UAW strike aftermath: Car prices may increase due to Big Three losses

The Big Three are still feeling the aftermath of the six-week United Auto Workers strike, and soon car buyers might too.

"GM says the price of its cars is going up by over $500," said John McElroy, an automotive analyst. "Ford is saying nearly 1000 bucks."

McElroy predicts that Stellantis will also reveal an increase in car prices in January. 

The historic strike cost the industry at least $10.4 billion, according to an assessment by the Anderson Economic Group.

Does that mean the average consumer has to pay for it? 

"Ideally, you just raise the prices of your cars, but you got to compete in the marketplace," McElroy said. "What if your non-union competitors do not raise their prices? You’re not going to be able to raise your prices and stay competitive."

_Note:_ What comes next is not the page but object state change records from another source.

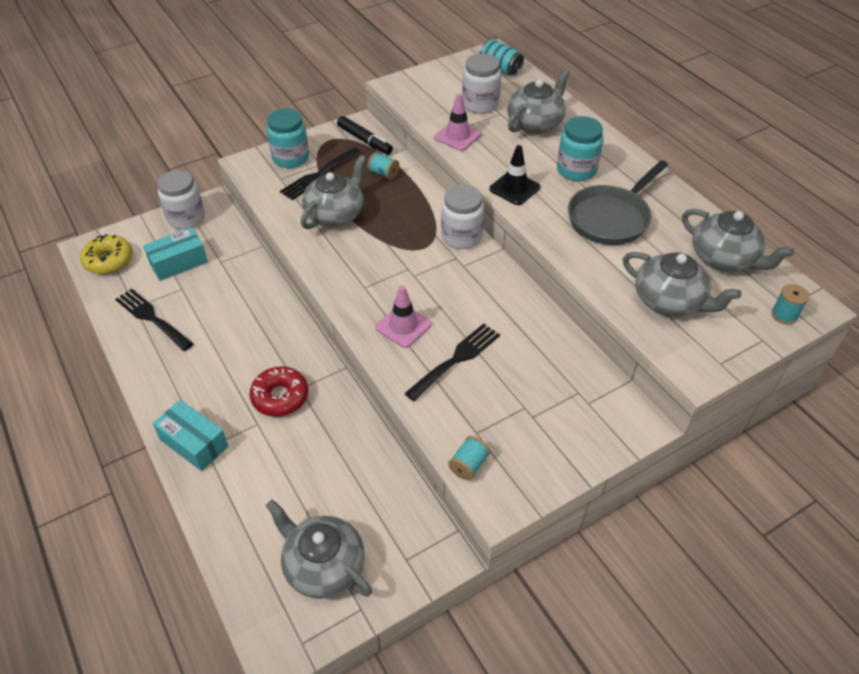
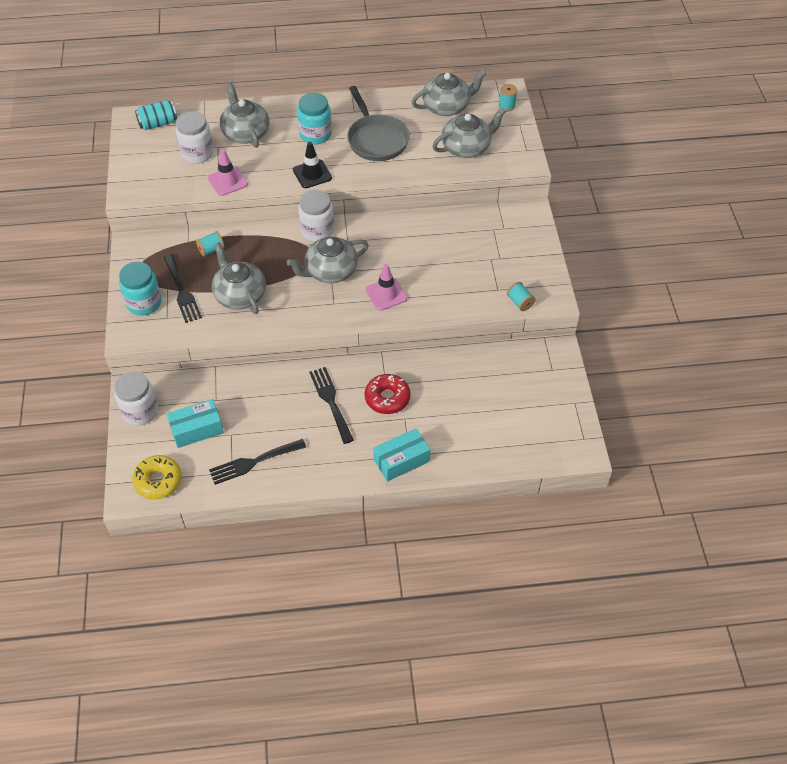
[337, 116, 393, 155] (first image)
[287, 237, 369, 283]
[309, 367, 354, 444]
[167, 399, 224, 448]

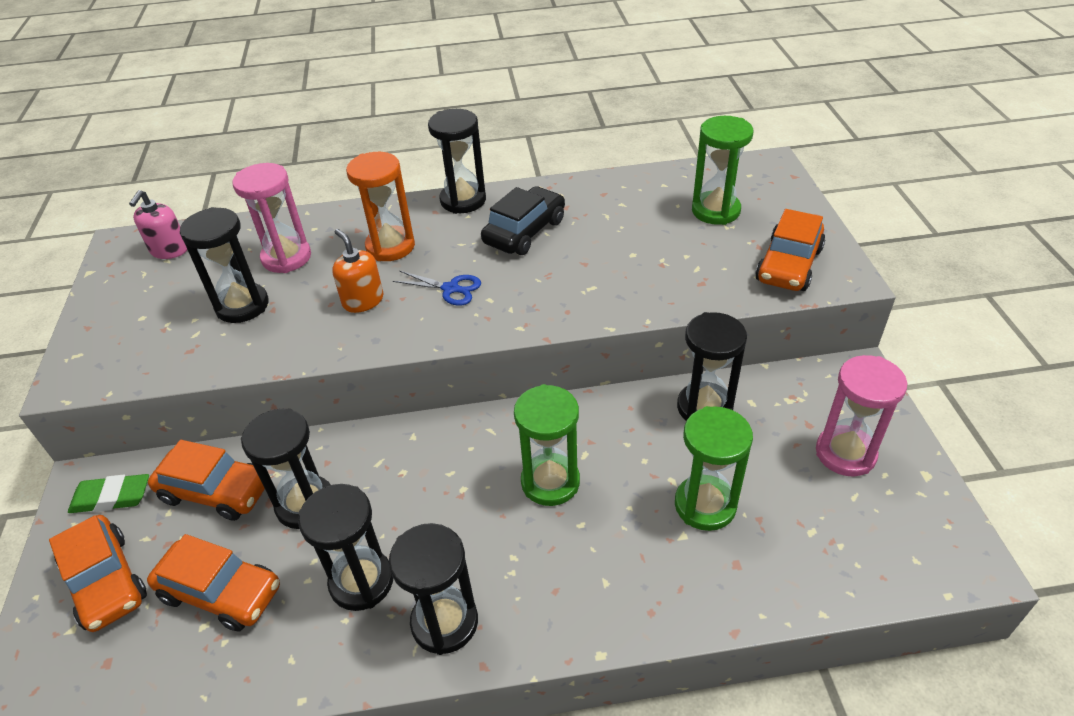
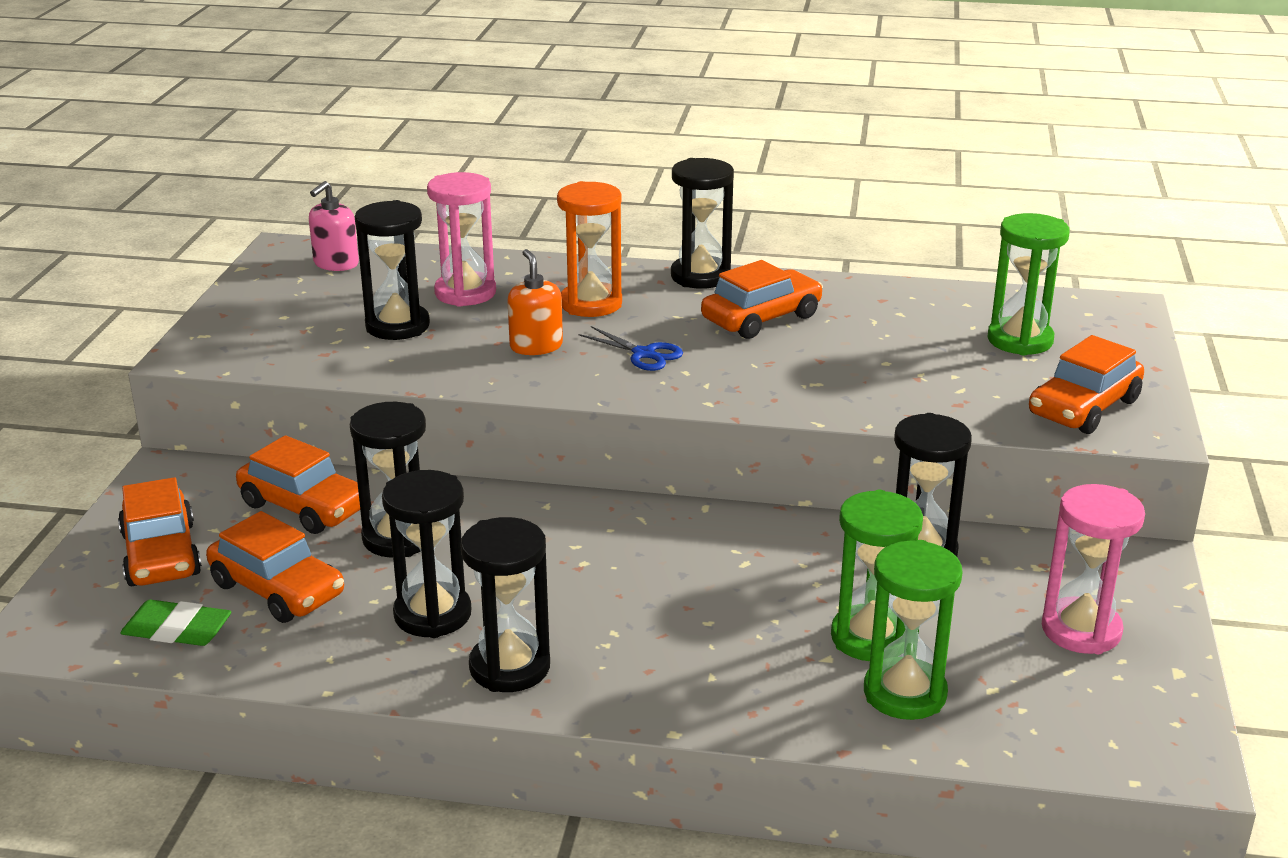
[120, 600, 231, 646]
[864, 540, 963, 720]
[701, 260, 823, 339]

Auto suppliers struggle to recover as UAW contracts near ratification

"It’s not the flip of a switch," said John Walsh, the president of Michigan Manufacturer’s Association. "It takes time to wind down, it takes time to wind back up."

McElroy added the car companies have already announced they’re going to cut back on future investments to help offset the costs of the contracts.

"They’re delaying new models coming out," he said. "They’re shrinking the size of battery plants to make up for this cost, they’re going to find other savings, they’re probably going to go after their suppliers."

The profits of the auto companies took a hit – with GM losing $1.1 billion, Ford losing $1.7 billion, and Stellantis experiencing a loss likely somewhere in the middle.

"The numbers don’t surprise me even though we’re talking about billions of dollars here," McElroy said. "Billions that the company lost because of the strike and billions more that these new contracts are going to cost them."

However, despite the decline in profits, McElroy suggests that there might not be a significant impact on profit sharing for workers.

"If the profits are down a few hundred million dollars, that really doesn’t affect the profit-sharing checks all that much."

That’s because, on average, for every billion dollars in profits, the workers receive approximately $1,000 in profit sharing.